Your goal
Set down exactly the lines below, from the one containing "left shoulder: (539, 555)" through the final line, and include no others.

#### Data under study ####

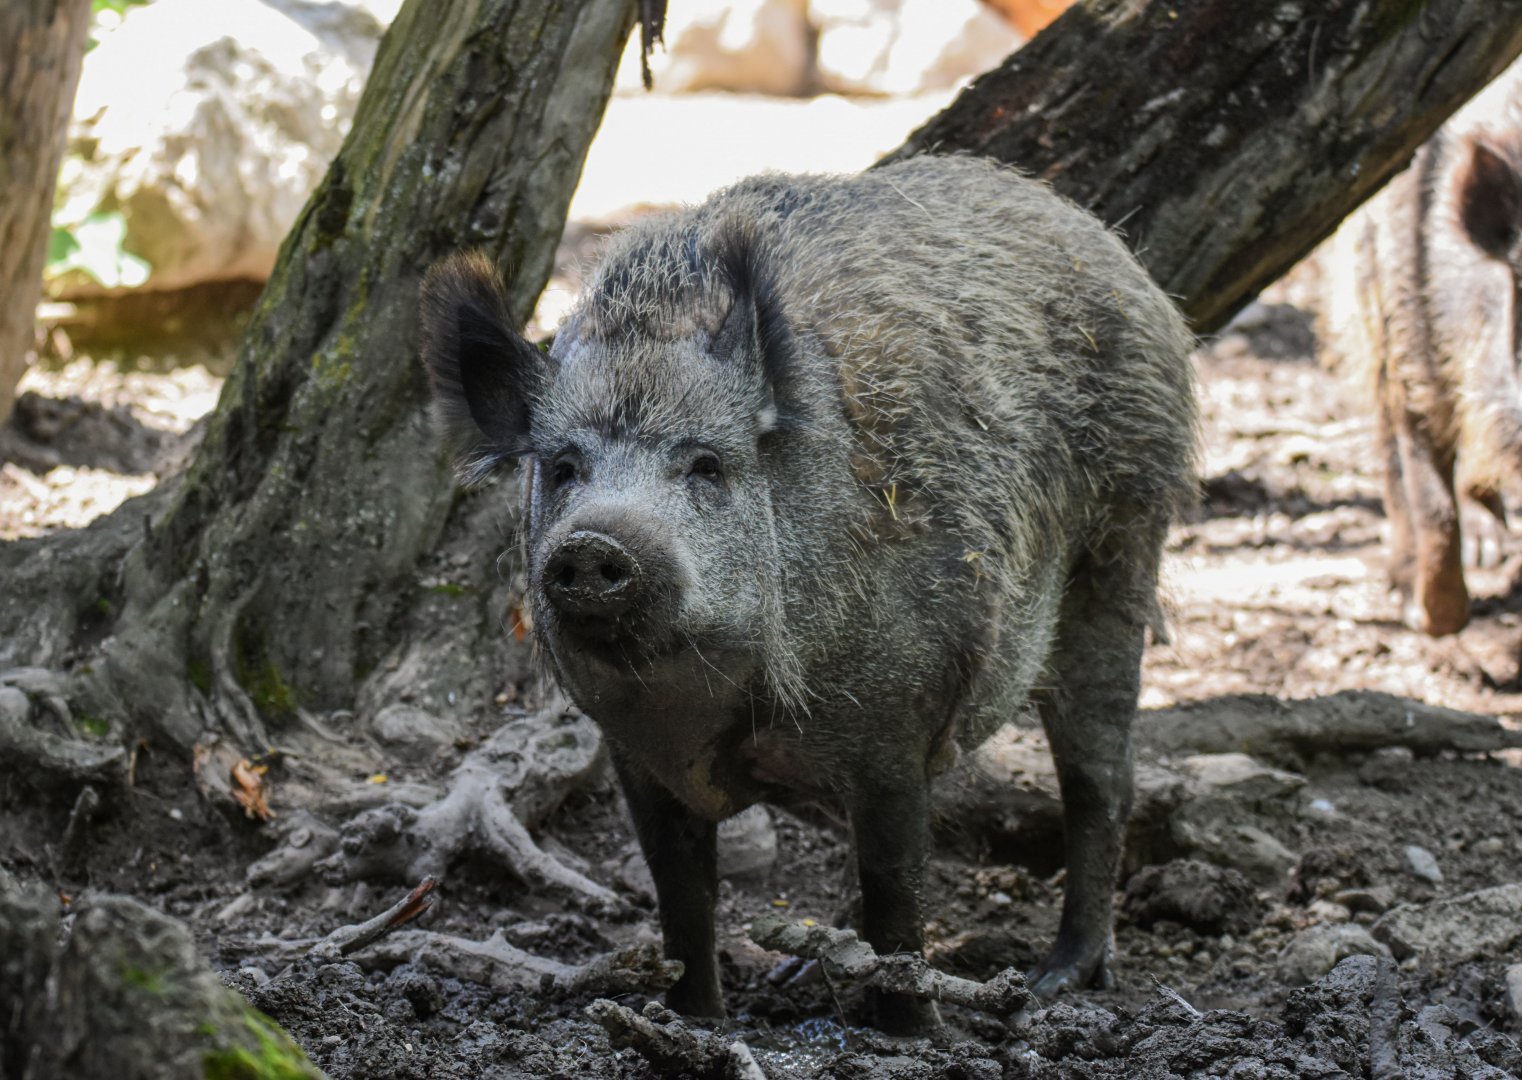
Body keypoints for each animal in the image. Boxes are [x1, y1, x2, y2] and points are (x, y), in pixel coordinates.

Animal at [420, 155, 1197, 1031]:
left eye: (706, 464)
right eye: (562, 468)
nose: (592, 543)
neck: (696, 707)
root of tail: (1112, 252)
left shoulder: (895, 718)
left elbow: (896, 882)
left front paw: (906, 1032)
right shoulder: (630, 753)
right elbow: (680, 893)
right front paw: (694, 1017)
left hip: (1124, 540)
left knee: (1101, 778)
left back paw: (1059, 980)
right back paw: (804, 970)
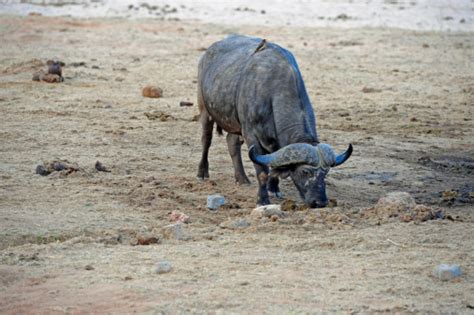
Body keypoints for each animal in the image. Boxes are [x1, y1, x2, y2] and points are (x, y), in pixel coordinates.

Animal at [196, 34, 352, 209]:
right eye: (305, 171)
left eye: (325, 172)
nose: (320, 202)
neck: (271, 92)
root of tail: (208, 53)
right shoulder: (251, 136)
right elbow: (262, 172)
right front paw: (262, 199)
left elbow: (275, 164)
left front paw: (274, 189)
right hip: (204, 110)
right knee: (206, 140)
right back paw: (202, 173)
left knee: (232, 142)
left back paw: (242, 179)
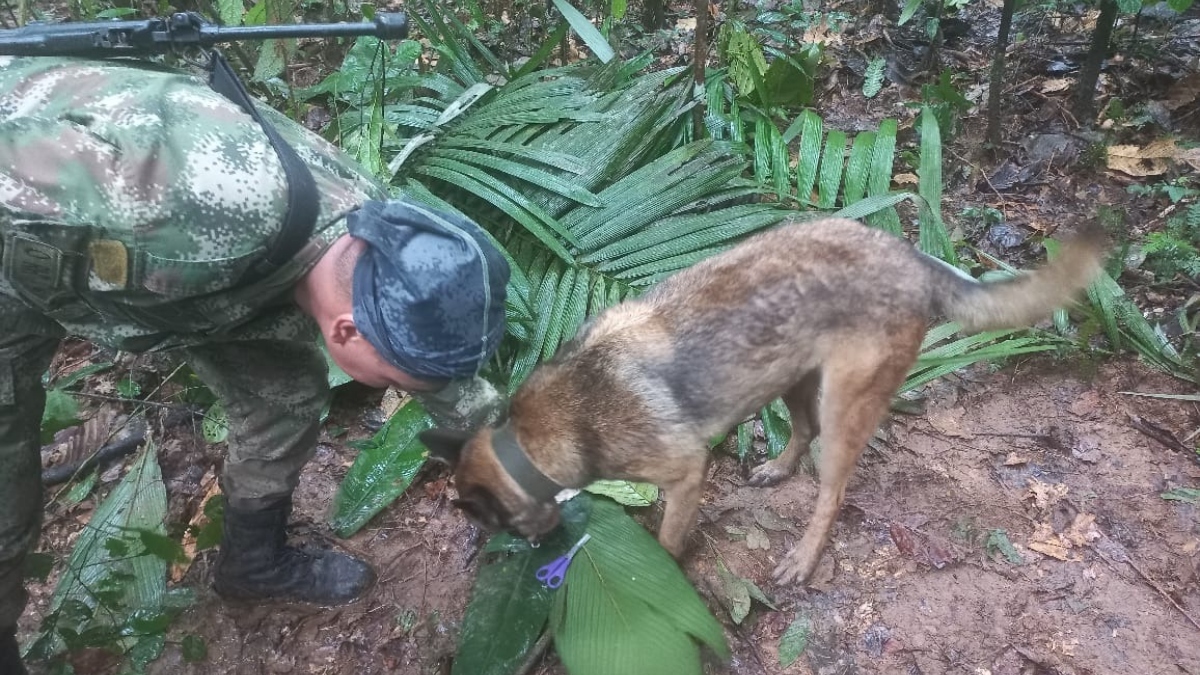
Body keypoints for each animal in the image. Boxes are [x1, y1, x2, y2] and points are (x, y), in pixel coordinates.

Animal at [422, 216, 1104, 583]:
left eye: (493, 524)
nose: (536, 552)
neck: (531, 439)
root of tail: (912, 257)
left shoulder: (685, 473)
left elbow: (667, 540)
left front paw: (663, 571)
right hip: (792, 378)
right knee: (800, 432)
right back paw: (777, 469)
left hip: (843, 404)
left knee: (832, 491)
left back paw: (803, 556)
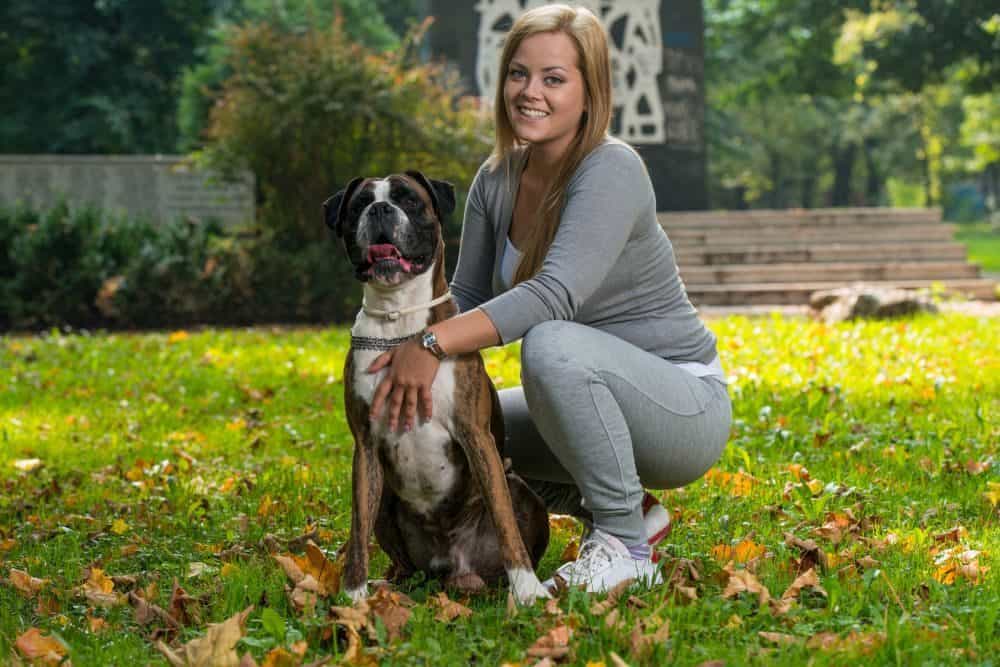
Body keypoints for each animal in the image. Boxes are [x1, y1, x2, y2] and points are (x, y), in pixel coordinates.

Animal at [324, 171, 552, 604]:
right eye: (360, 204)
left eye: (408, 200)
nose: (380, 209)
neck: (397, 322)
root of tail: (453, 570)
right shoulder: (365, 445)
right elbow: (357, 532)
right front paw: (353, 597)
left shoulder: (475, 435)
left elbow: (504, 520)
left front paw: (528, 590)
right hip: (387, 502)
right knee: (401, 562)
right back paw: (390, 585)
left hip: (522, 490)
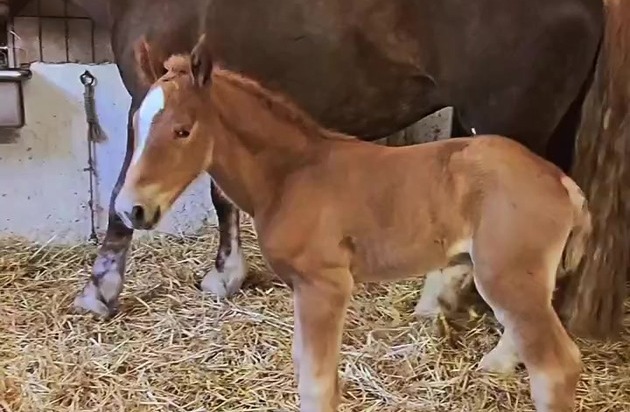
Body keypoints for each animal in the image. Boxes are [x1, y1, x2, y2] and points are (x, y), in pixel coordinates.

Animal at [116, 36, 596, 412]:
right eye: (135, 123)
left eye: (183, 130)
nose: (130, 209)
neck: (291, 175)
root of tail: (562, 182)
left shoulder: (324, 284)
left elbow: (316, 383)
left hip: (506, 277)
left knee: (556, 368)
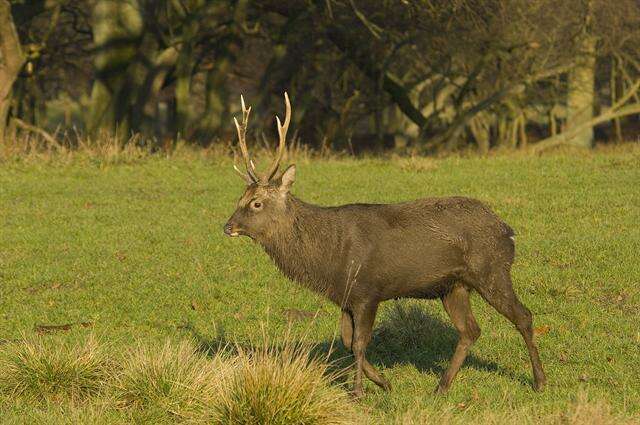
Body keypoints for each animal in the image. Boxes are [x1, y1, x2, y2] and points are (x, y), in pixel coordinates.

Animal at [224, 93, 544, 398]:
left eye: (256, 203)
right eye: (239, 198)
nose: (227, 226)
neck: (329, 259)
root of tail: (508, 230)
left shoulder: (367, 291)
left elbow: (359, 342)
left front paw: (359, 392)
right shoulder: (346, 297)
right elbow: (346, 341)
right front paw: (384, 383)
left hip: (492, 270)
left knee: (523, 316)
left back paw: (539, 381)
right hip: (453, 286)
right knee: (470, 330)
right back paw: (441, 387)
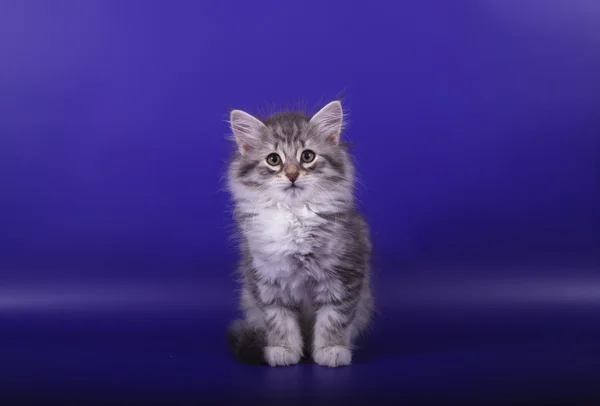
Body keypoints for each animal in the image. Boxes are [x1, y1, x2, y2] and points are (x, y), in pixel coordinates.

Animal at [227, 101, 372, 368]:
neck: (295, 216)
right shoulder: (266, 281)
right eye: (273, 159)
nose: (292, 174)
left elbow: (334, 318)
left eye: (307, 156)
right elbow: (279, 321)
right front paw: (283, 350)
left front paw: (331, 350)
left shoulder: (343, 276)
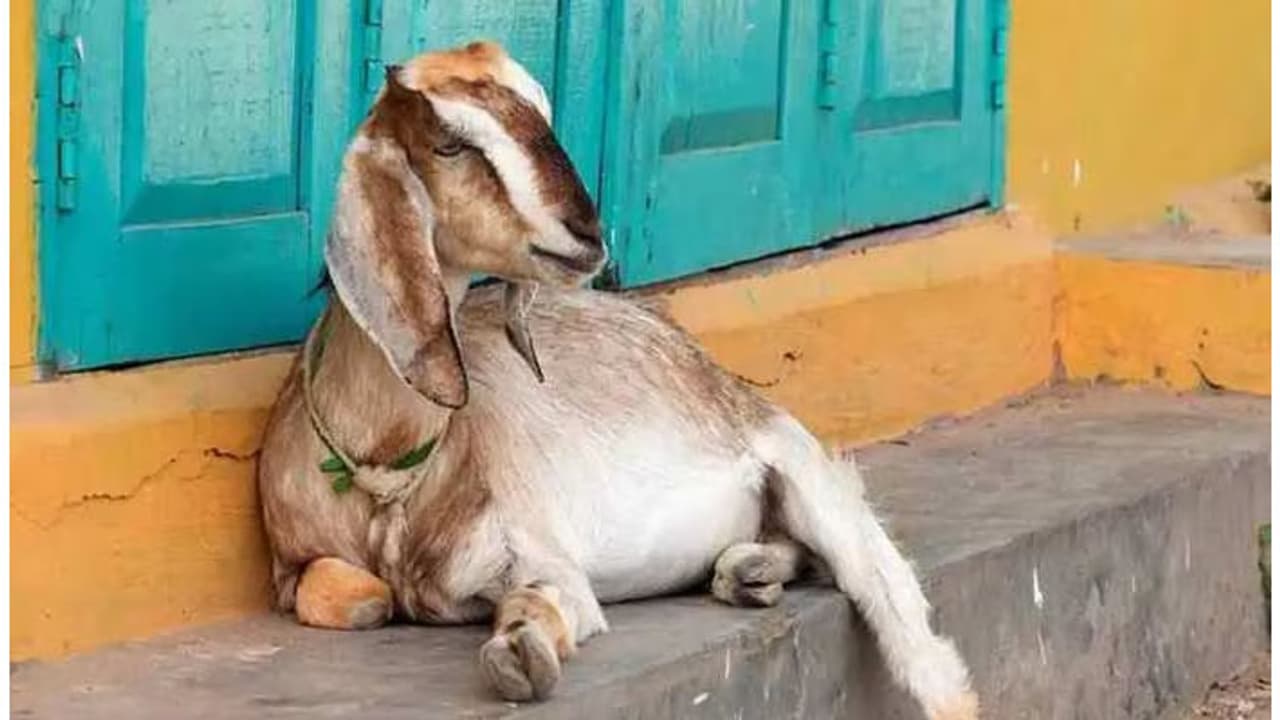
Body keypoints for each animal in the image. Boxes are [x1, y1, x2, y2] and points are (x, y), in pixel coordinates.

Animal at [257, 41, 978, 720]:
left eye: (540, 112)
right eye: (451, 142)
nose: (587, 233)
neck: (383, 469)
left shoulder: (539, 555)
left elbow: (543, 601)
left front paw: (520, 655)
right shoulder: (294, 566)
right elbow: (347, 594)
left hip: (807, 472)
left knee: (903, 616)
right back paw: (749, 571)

####

Finished task
left shoulder: (539, 555)
left elbow: (543, 601)
left front paw: (520, 655)
right shoulder: (294, 566)
right elbow: (347, 594)
left hip: (807, 472)
left knee: (903, 616)
right back paw: (749, 571)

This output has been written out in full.